Are you in the stage of putting your research data into different treatment groups? If yes, then you must have an idea of what random assignment in experiments is. Ohh, it is sad to hear that you do not know about this important phase in research before analysing the data. Nevertheless, do not worry because today’s article is all about discussing the randomisation technique of placing data into different treatment groups. First, I will discuss the random assignment in experiments and then shed some light on its purpose. In the last, I will talk about some techniques for doing randomisation. So, let’s formally enter into today’s discussion by answering the question below:
What is a random assignment in experiments?
The word random here explains the whole phenomenon very well. However, in experimental research design, random assignment is the practice of placing participants from your population into different treatment groups using the technique of randomisation. This type of research method is mostly in psychology, where there is potential fear of bias in the data. So, to save the data from bias, you use the technique of random assignment.
Why is random assignment important? It is an important part of control in experimental research because it helps strengthen the internal validity of an experiment. It is also important in the way that random assignment in experiments helps you make sure that the treatment groups do not differ at the start of the experiment. It is important to note here that random sampling is different from random assignment. Therefore, hiring an assignment writing service UK becomes important.
What is the purpose of the random assignment?
After reading the information above, you now have a pretty good idea of random assignment in experiments. You have also learned the importance of using this method in research data analysis. Now, let’s discuss the purpose of random assignment. A list of the purposes in the form of pointers is as follows:
- It allows the participants in the experimental research design to be exposed to the independent variable.
- Random assignment ensures that each participant in the sample has an equal chance of being selected in the research process.
- It eliminates the placebo effect from your research.
- It reduces the researcher bias in the research
Top techniques to do random assignment
Random assignment has been frequently used in psychology and social science research. It has its uses in clinical trials and other biological experiments too. It prevents selection bias and maintains the internal validity of the experiment. However, you still do not know how to perform the random assignment in experiments. Hence, a brief description of the top techniques is as follows:
1. Simple random assignment
The first technique of random assignment is single randomisation. This technique is based on a single sequence. It means you randomly assign a participant to a particular group in a single turn and then make another assignment in the next round. So, in this way, a sequence generates, and the researcher follows that sequence and puts the participants in a specific group.

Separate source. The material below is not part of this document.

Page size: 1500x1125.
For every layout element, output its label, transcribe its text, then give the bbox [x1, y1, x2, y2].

For example, you use a flip coin to place the participants into two different groups called treatment and control. Now, you assign one side of the coin, e.g., the head side, to the control group and the other side to the treatment group. So, upon flipping the coin, if you get a head, you put the participant in the control group and vice versa. Hence, this is the technique of simple random assignment.
2. Block random assignments in experiments
This randomisation method is used to randomise participants into groups that result in equal sample sizes. The block random assignment is used to ensure a balance in sample size across the formulated groups. In this randomisation technique, the blocks are small and predetermined. The number of groups is always even in this technique, i.e., 4 and 6. After this, you divide the groups into two groups, i.e., control and treatment.

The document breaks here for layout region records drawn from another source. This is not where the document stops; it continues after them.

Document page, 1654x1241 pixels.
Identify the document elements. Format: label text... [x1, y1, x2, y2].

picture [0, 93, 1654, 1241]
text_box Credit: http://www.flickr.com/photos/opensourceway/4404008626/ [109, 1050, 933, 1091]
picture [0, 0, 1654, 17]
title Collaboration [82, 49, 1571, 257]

For example, the possible groups within each population sample are A and B. The block randomisation tells you that groups should be in even numbers. So, the group can be in the form of AABB, BBAA, ABAB, BABA, ABBA, or BAAB.

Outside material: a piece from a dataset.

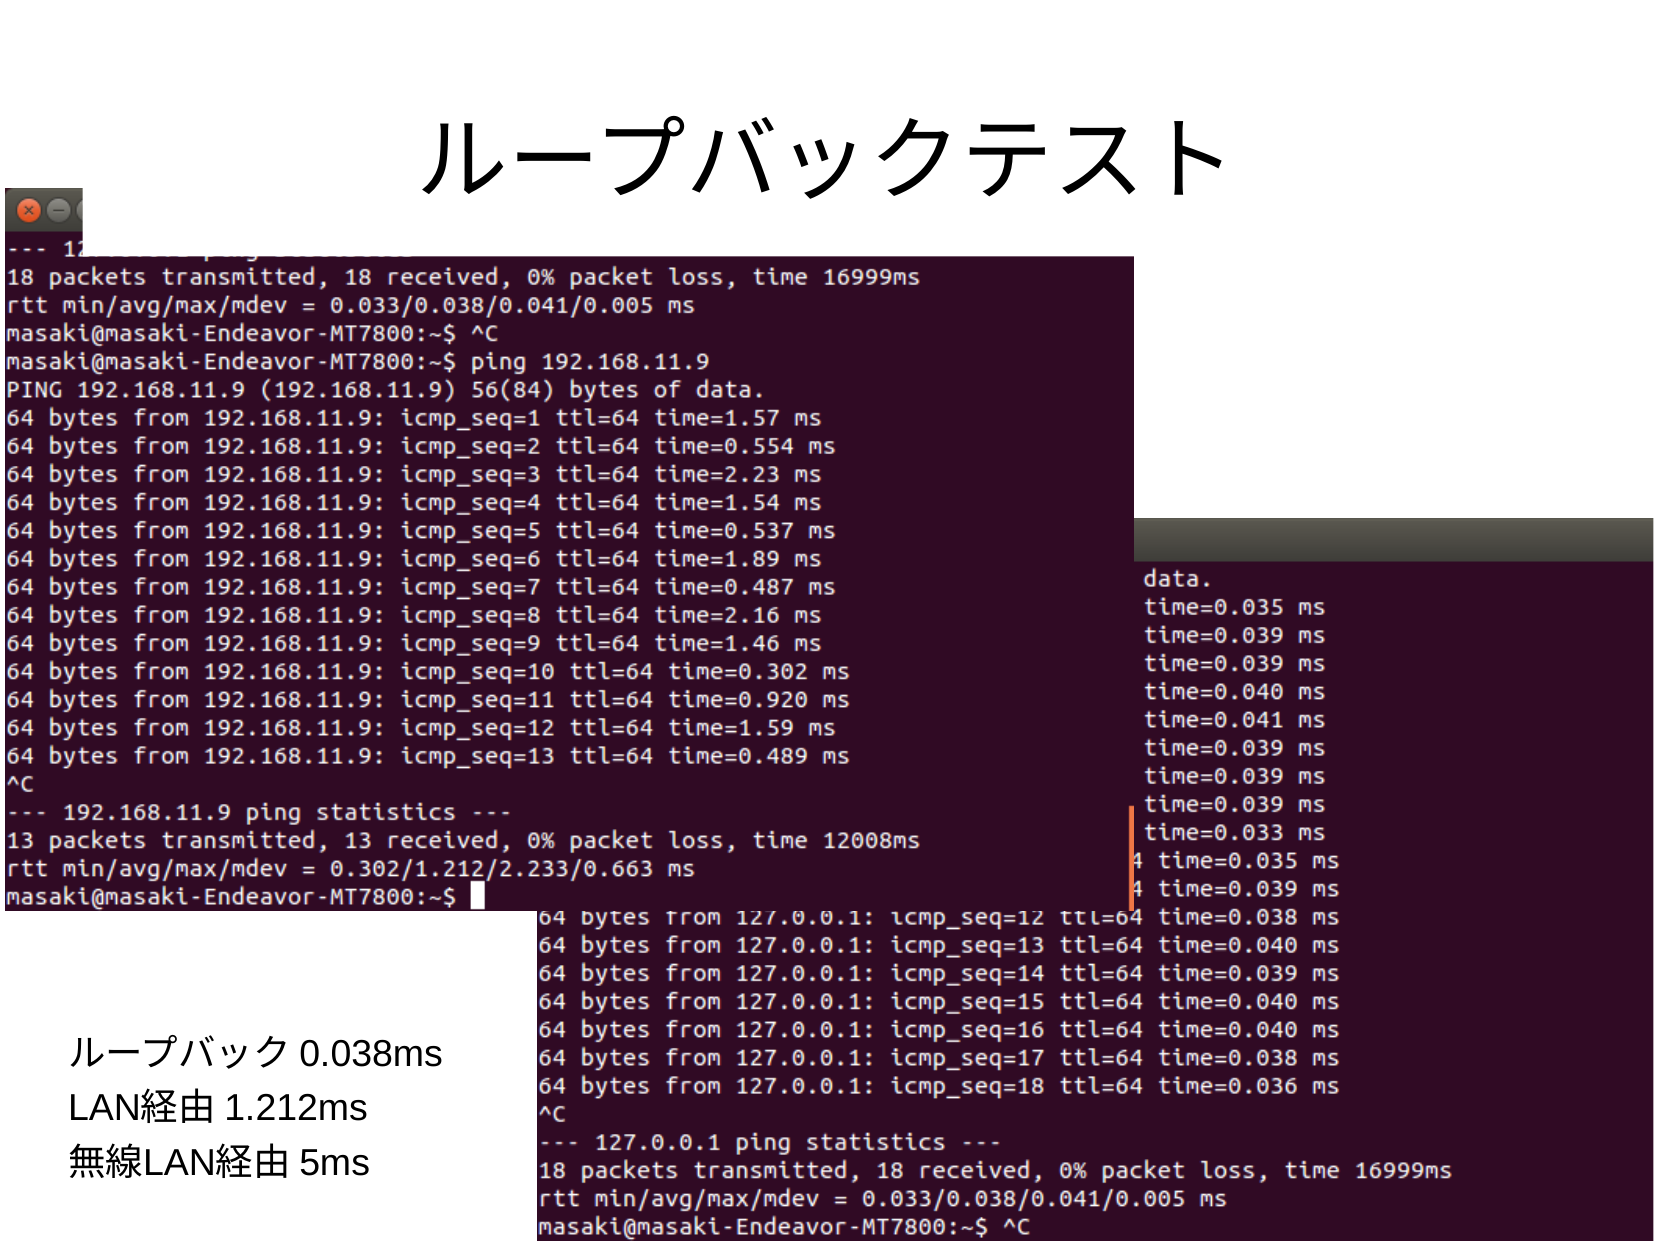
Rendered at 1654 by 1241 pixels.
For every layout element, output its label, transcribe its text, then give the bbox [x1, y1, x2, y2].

text_box ループバック 0.038ms LAN経由 1.212ms 無線LAN経由 5ms [53, 1015, 438, 1157]
title ループバックテスト [82, 49, 1571, 257]
picture [5, 188, 1654, 1241]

3. Stratified randomisation
Stratified randomisation is the process of allocating people to treatment groups at random. This allocation is based on a set of predetermined and measurable parameters known as strata. Treatment groups are assigned at random to each stratum. Now, in this technique, the researcher decides on the fate of the participant, whether it will go into the control group or the treatment group.
Moreover, this randomisation is done by generating a separate block for each stratum. The benefit of this technique is that it controls the influence of covariates that jeopardise the conclusion of the research. Hence, it is the third technique most commonly used.
4. Unequal random assignment in experiments
A potential failure of simple randomisation is that it may result in the imbalance of important participants among different groups. So, many researchers have recommended unequal randomisation as a solution to this problem. In this technique, you assign a new participant to each group if needed. The basis of the introduction of this new participant is the imbalance that exists in the groups due to other techniques. You do so by the specific groups and the previous assignment of the participants to the groups.
It is important to note that the acceptable ratio for this unequal randomisation is 2:1, 3:1, and 4:1. This method of random assignment in experiments is useful for rare events, adverse events, and emerging clinical techniques. Hence, it is a powerful method which reduces the imbalance between the groups.
Random assignment in experiments is all about allocating random participants to a group. The primary purpose of this method is to reduce selection bias, which ultimately affects the validity of the research. So, you must study all the techniques mentioned above and ensure the use of these techniques in your research. Read the above and make your research bias-free.
You might also like to read about the steps to convert academic research into industrial research.